According to a discussion paper floated by SEBI on Friday, such companies will have to disclose more details pertaining to how they arrived upon the offer price for their IPOs.
What exactly has SEBI proposed?
SEBI has told companies to disclose details on fresh share issuance and share acquisition for 18 months prior to its IPO filing.
Such companies should disclose additional “non-traditional” information such as trends in key performance indicators (KPIs) over the past years, valuations in earlier rounds of fundraising and market conditions in order to give investors a more justified view of future profitability, such companies will need to disclose.
In a traditional way, which is more relevant in the case of profit-making firms, companies typically justify their IPO pricing and valuation based on accounting metrics such as earnings per share, price to earnings (P/E), return on net worth and net asset value and comparing such metrics with peer companies.
SEBI’s proposed norms would apply to what type of companies?
This proposal aims to cover only those companies which don't fulfil the three-year profitability track record, while the rules remain unchanged for others.
These rules will apply to IPO-bound loss-making companies, which would now be required to give a detailed justification after SEBI found a growing number of companies filing offer documents under regulation 6(2) — companies not having a track record and not having operating profit in the preceding three years.
What prompted SEBI to introduce these measures?
Many of these new-age technology firms do not have a listed peer.
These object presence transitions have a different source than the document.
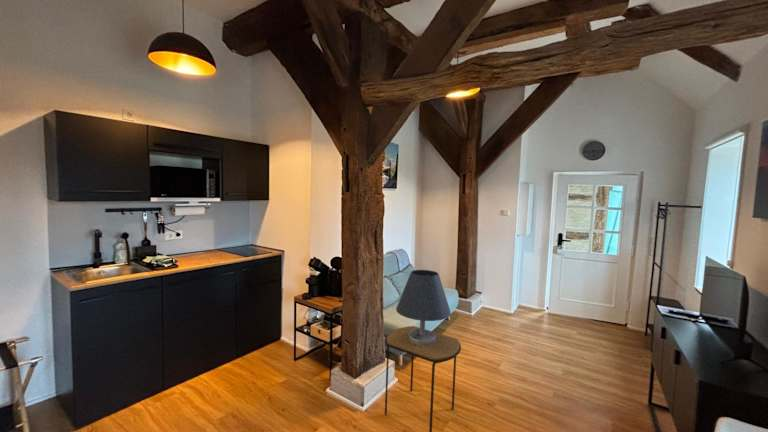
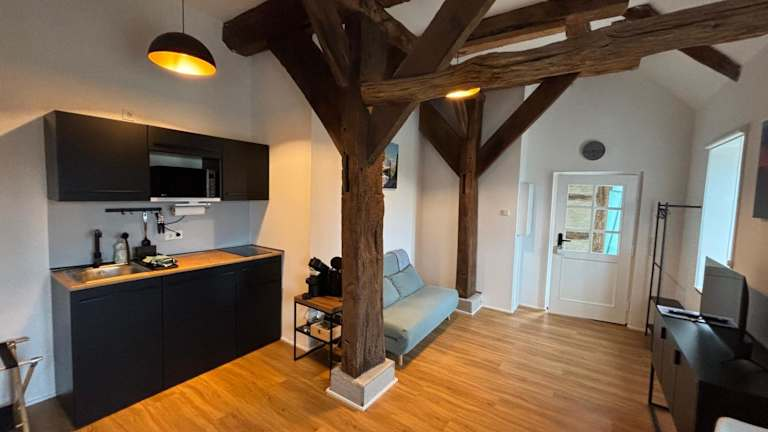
- side table [384,325,462,432]
- table lamp [395,269,452,345]
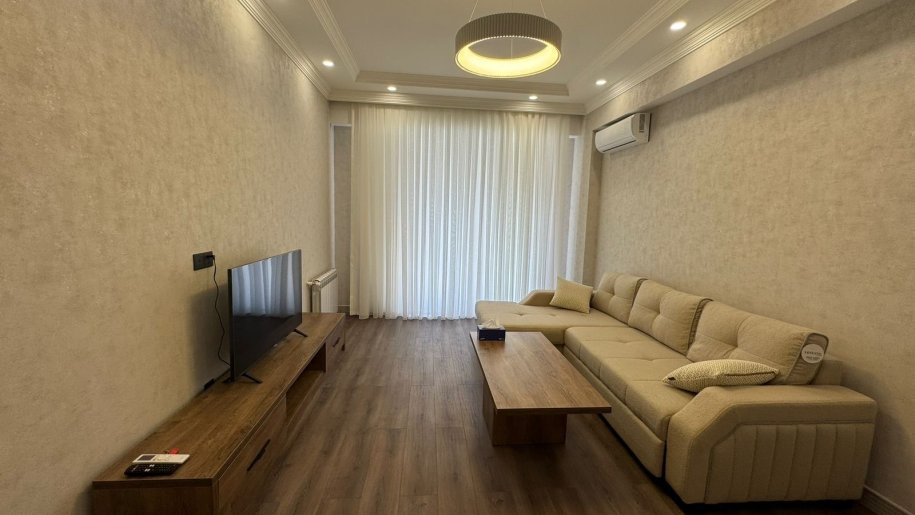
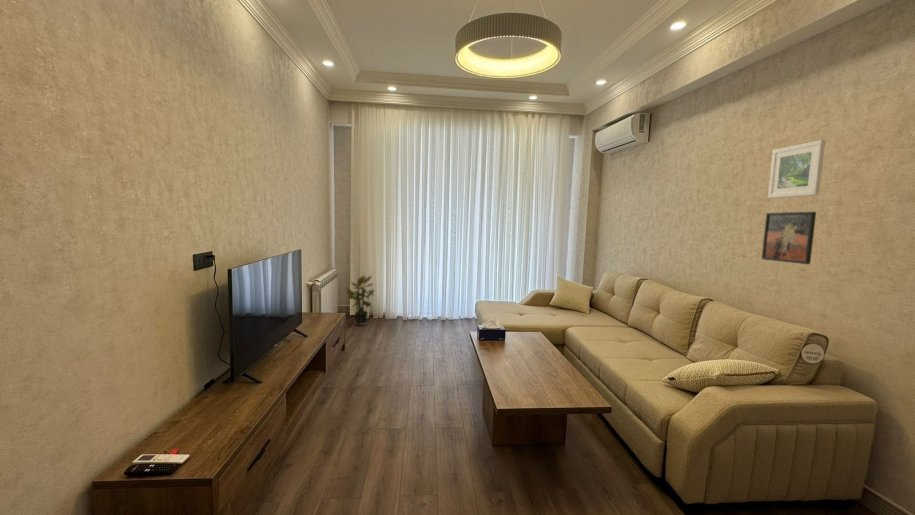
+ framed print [767,139,826,199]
+ potted plant [345,273,375,326]
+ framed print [761,211,817,265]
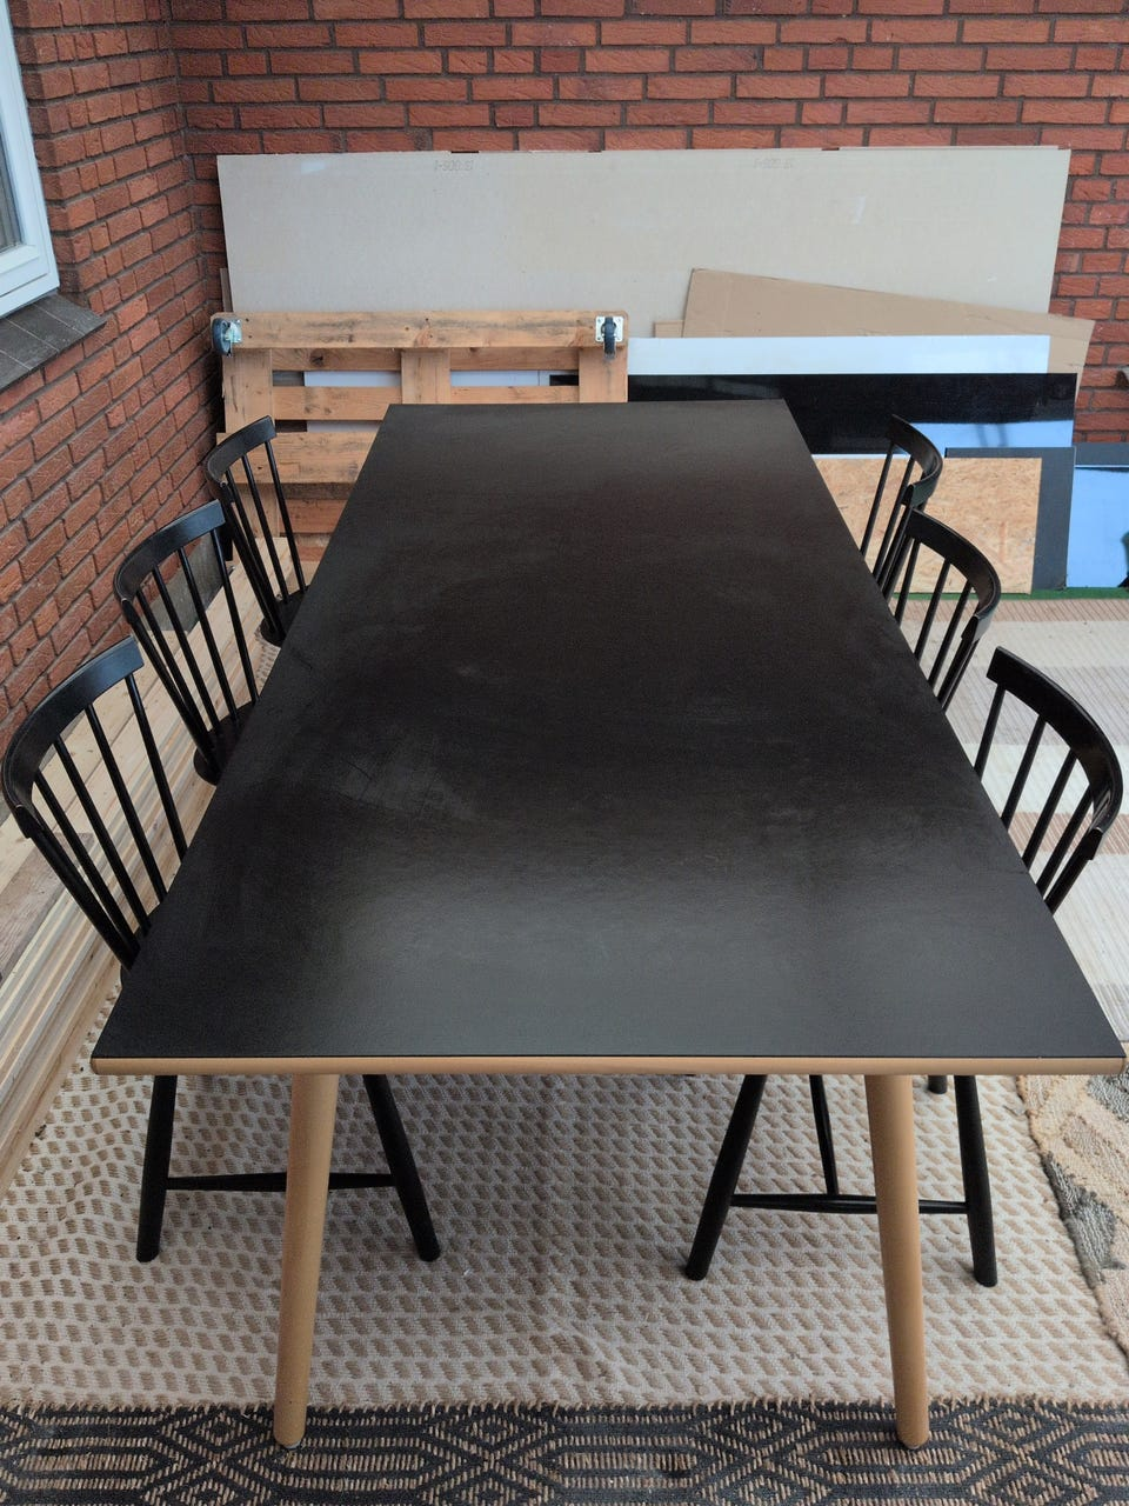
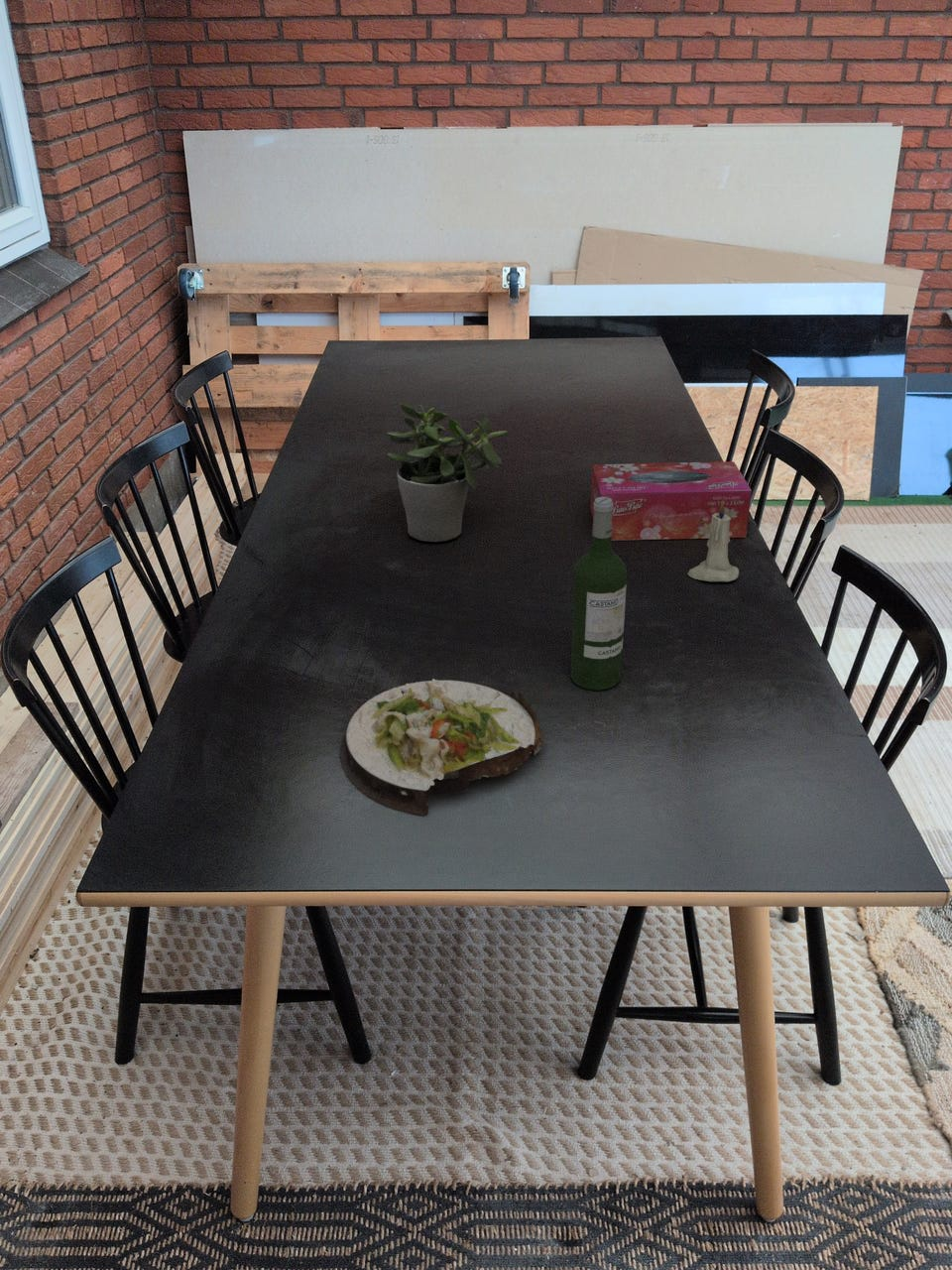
+ candle [687,500,740,582]
+ wine bottle [569,497,628,692]
+ tissue box [590,460,753,542]
+ salad plate [339,678,544,817]
+ potted plant [386,403,509,543]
These norms are announced with a view to protect investors, especially retail investors.
Due to the recent market correction, many of the recently listed new-age technology firms such as food delivery platform Zomato, beauty and fashion e-tailer FSN E-Commerce (Nykaa), One97 Communications (Paytm), PB Fintech (PolicyBazaar) and CarTrade have seen their shares collapse 35-50% since their listing.
But why do such companies make losses for a long period?
In its consultation paper, SEBI said that new-age tech companies generally remain loss-making for a longer period before achieving break-even as these companies in their growth phase opt for gaining scale over profits.
Investors are onboarded on these companies on the premise of future potential and accordingly, the company strives for long-term market leadership rather than short-term profitability considerations, SEBI said
“The growth in such businesses comes from expanding into new micro-markets and adding or acquiring new customers/companies/technology etc. Thus, profitability targets are longer-term goals,” it added.